First person – Ekaterina Migunova

Ekaterina Migunova

How would you explain the main findings of your paper to non-scientific family and friends?

I study a heart disease called cardiomyopathy associated with mutations in the ELAC2 gene. Babies born with such mutations die from heart failure before their first birthday. To date, no studies have been done to investigate how these variants of the ELAC2 gene are causing such severe heart defects. In my research, I model ELAC2-linked cardiomyopathy in fruit flies. Mutations of the fly version of the ELAC2 gene have the same effect in flies as they do in humans; they cause early death, heart wall thickening and reduction of heart contractility. These findings provide the first experimental evidence that the severe heart damage in human patients is indeed caused by the ELAC2 mutations and not by any other factor. In addition, I have found that mutant fly hearts exhibit fibrosis, increased cardiomyocyte (heart cell) ploidy and increased number of cardiomyocyte nuclei. The last finding opens up the possibility that the stress associated with mutations results in the heart cells either replicating or forming two nuclei per cell instead of one. This is exciting because neither fly nor human heart cells are known to proliferate during adult life and my finding could uncover a previously unknown mechanism. Altogether, these findings provide more information about the heart damage associated with ELAC2 mutations. I further plan on using the fly model that I generated to study cellular processes underlying this cardiomyopathy.

What are the potential implications of these results for your field of research?

These results could potentially lead to inclusion of the ELAC2 gene in genetic screens for predisposition to heart disease. Having this knowledge will help not only to increase the chances of diagnosing heart diseases, but could also potentially lead to a targeted treatment.

What are the main advantages and drawbacks of the model system you have used as it relates to the disease you are investigating?

The main advantage of the Drosophila fruit fly as a model system is the multitude of genetic tools that allows modification of the fly genome to introduce the desired mutations or markers with ease and in a relatively short time.

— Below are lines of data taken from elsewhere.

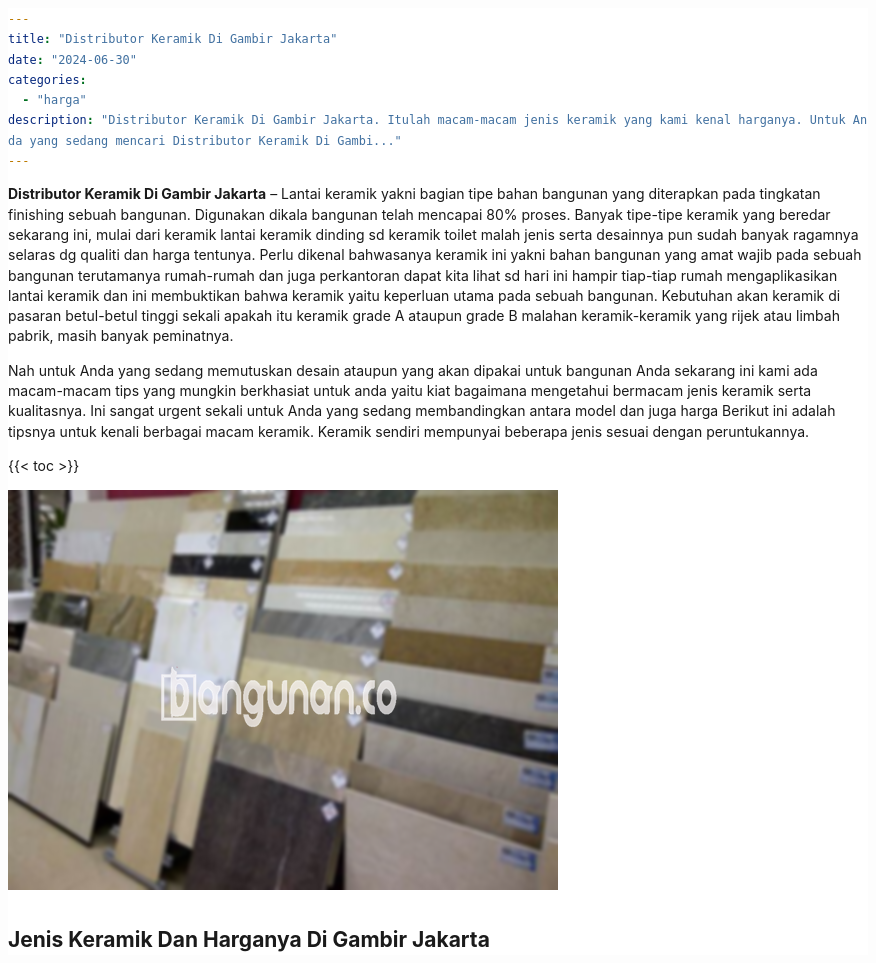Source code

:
 ```yaml
---
title: "Distributor Keramik Di Gambir Jakarta"
date: "2024-06-30"
categories: 
  - "harga"
description: "Distributor Keramik Di Gambir Jakarta. Itulah macam-macam jenis keramik yang kami kenal harganya. Untuk Anda yang sedang mencari Distributor Keramik Di Gambi..."
---
```


**Distributor Keramik Di Gambir Jakarta** – Lantai keramik yakni bagian tipe bahan bangunan yang diterapkan pada tingkatan finishing sebuah bangunan. Digunakan dikala bangunan telah mencapai 80% proses. Banyak tipe-tipe keramik yang beredar sekarang ini, mulai dari keramik lantai keramik dinding sd keramik toilet malah jenis serta desainnya pun sudah banyak ragamnya selaras dg qualiti dan harga tentunya. Perlu dikenal bahwasanya keramik ini yakni bahan bangunan yang amat wajib pada sebuah bangunan terutamanya rumah-rumah dan juga perkantoran dapat kita lihat sd hari ini hampir tiap-tiap rumah mengaplikasikan lantai keramik dan ini membuktikan bahwa keramik yaitu keperluan utama pada sebuah bangunan. Kebutuhan akan keramik di pasaran betul-betul tinggi sekali apakah itu keramik grade A ataupun grade B malahan keramik-keramik yang rijek atau limbah pabrik, masih banyak peminatnya.

Nah untuk Anda yang sedang memutuskan desain ataupun yang akan dipakai untuk bangunan Anda sekarang ini kami ada macam-macam tips yang mungkin berkhasiat untuk anda yaitu kiat bagaimana mengetahui bermacam jenis keramik serta kualitasnya. Ini sangat urgent sekali untuk Anda yang sedang membandingkan antara model dan juga harga Berikut ini adalah tipsnya untuk kenali berbagai macam keramik. Keramik sendiri mempunyai beberapa jenis sesuai dengan peruntukannya.

{{< toc >}}

![Distributor Keramik Di Gambir Jakarta](/images/distributor-keramik-07.png)

## Jenis Keramik Dan Harganya Di Gambir Jakarta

The only drawback I can think of is that it is not a mammal, so I always have to convince other people that the similarities between fly heart and human heart are striking.

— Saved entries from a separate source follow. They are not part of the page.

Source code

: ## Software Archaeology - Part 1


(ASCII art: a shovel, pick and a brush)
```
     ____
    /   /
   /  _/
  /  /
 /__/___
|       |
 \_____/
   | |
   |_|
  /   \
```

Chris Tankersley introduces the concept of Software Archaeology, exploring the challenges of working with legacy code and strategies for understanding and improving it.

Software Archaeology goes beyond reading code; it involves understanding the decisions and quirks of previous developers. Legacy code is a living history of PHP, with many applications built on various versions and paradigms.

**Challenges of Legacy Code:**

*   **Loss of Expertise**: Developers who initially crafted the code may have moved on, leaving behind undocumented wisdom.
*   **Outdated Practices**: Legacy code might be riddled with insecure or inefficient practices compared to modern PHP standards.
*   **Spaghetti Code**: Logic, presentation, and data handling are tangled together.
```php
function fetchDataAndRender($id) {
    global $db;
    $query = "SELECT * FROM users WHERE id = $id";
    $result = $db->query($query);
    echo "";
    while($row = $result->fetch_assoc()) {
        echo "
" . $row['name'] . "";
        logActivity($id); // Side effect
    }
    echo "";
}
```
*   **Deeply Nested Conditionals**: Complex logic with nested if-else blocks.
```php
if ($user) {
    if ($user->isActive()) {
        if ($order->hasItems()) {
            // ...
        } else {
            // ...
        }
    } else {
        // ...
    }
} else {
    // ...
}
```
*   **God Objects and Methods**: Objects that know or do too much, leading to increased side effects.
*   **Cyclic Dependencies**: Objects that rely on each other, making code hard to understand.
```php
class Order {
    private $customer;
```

What has surprised you the most while conducting your research?

I think that the great similarity of the symptoms associated with ELAC2 mutations between humans and flies was very surprising to me. When, for the first time, I saw a hypertrophied heart wall in mutant flies, I was like ‘Woah, I can't believe that it actually worked!’.

What do you think is the most significant challenge impacting your research at this time, and how will this be addressed over the next 10 years?

Modeling human heart diseases in flies is a relatively recent trend; therefore, there are not too many tools yet to study the anatomy and physiology of fly heart. Yet, I believe as it becomes convincingly clear that the fly heart is an excellent model system for human pathologies, more instruments and methods will be developed to allow for easy diagnosis.

What changes do you think could improve the professional lives of early-career scientists?

I think increased government funding would allow early-career scientists to pursue their passion.

What's next for you?

After defending my thesis, I will be looking for jobs in gene therapy industry. I am excited to apply my skills and knowledge to help develop treatments for people suffering from various ailments.